Work order: Can you put these lines into a Markdown table with the columns Row and Line, numbering each row and leaving out any blank lines?

Recorded data
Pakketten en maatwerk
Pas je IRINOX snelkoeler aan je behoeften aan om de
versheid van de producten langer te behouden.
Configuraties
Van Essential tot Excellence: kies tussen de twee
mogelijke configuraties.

Exercise answer:
| Row | Line |
|---|---|
| 1 | Pakketten en maatwerk |
| 2 | Pas je IRINOX snelkoeler aan je behoeften aan om de |
| 3 | versheid van de producten langer te behouden. |
| 4 | Configuraties |
| 5 | Van Essential tot Excellence: kies tussen de twee |
| 6 | mogelijke configuraties. |